A bill that would have nixed marriage, divorce and custody battles based on foreign law is dead in the Florida Senate—at least for now.
SB 1360 would have prevented Florida judges from enforcing Islamic law, also known as shariah law, as well as laws from other nations. The bill passed the house by a 92-94 margin but died in the Senate.
Perhaps ironically, the bill was opposed and lobbied against by both the Council on American Islam Relations and the Anti-Defamation League (ADL), whose mission is to stop the defamation of the Jewish people.

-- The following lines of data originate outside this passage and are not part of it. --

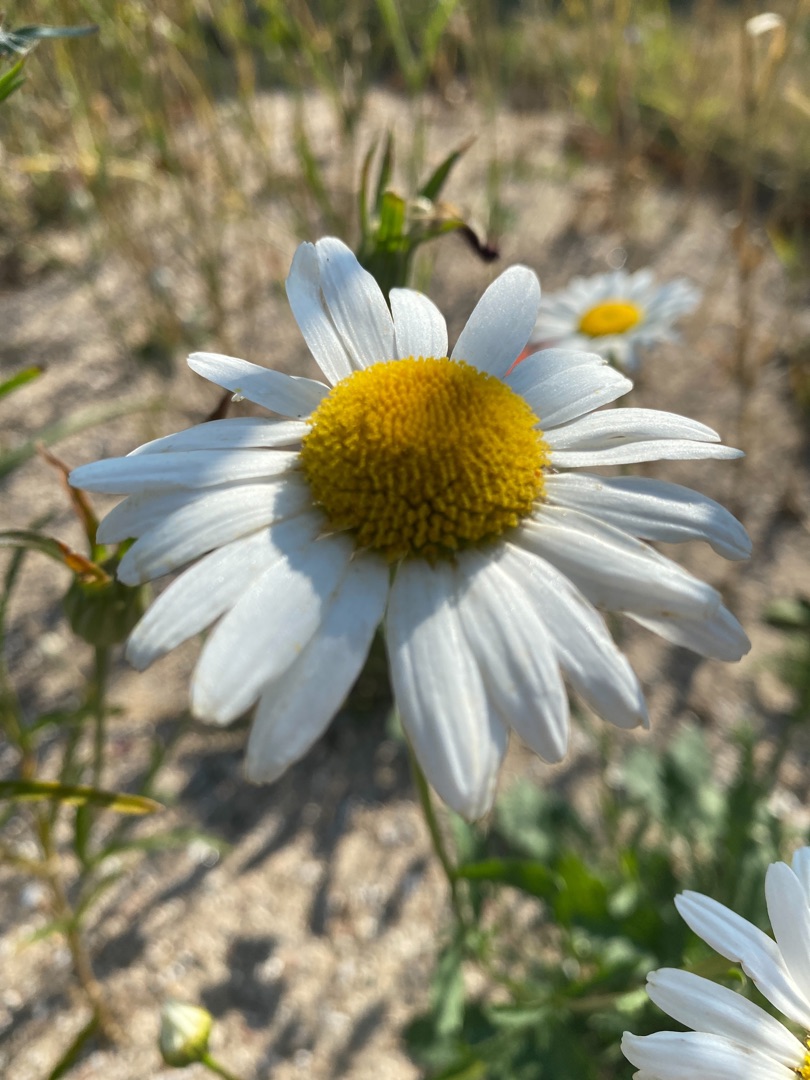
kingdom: Plantae
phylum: Tracheophyta
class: Magnoliopsida
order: Asterales
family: Asteraceae
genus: Leucanthemum
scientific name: Leucanthemum vulgare
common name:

In fact, ADL director Abraham Foxman argued that the bill’s passage would have been “harmful to the religious freedom of all Floridians, including observant Jews.”
“The defeated law and others proposed by several state legislators are meant to make it clear that disputes heard in religious alternative courts must not contradict or interfere with the administration, application, or exercise of state and federal constitutional law, and either party has the right to immediate redress in the civil secular court system for enforcement of those rights. These proposed legal guidelines do not prohibit the use of other religious laws—only sharia law,” JanSuzanne Krasner wrote in the American Thinker.
But should shariah law be allowed in America? Should the punishment for crime be public caning and flogging—and even beheading? How about stoning or amputation of a head or foot for stealing? Crucifying and hanging for blasphemy? Killing in the name of family honor?
“The evidence of extreme female and child subjugation in Islamic shariah law should be enough to justify strong American non-partisan support in favor of banning shariah courts without jeopardizing the other religious courts' status,” Krasner wrote. “Those religious leaders fearing that Halakhah or Canon laws are threatened by banning shariah law need only to take a look at the inherent unconstitutionality of shariah laws before condemning the proposed legislation.”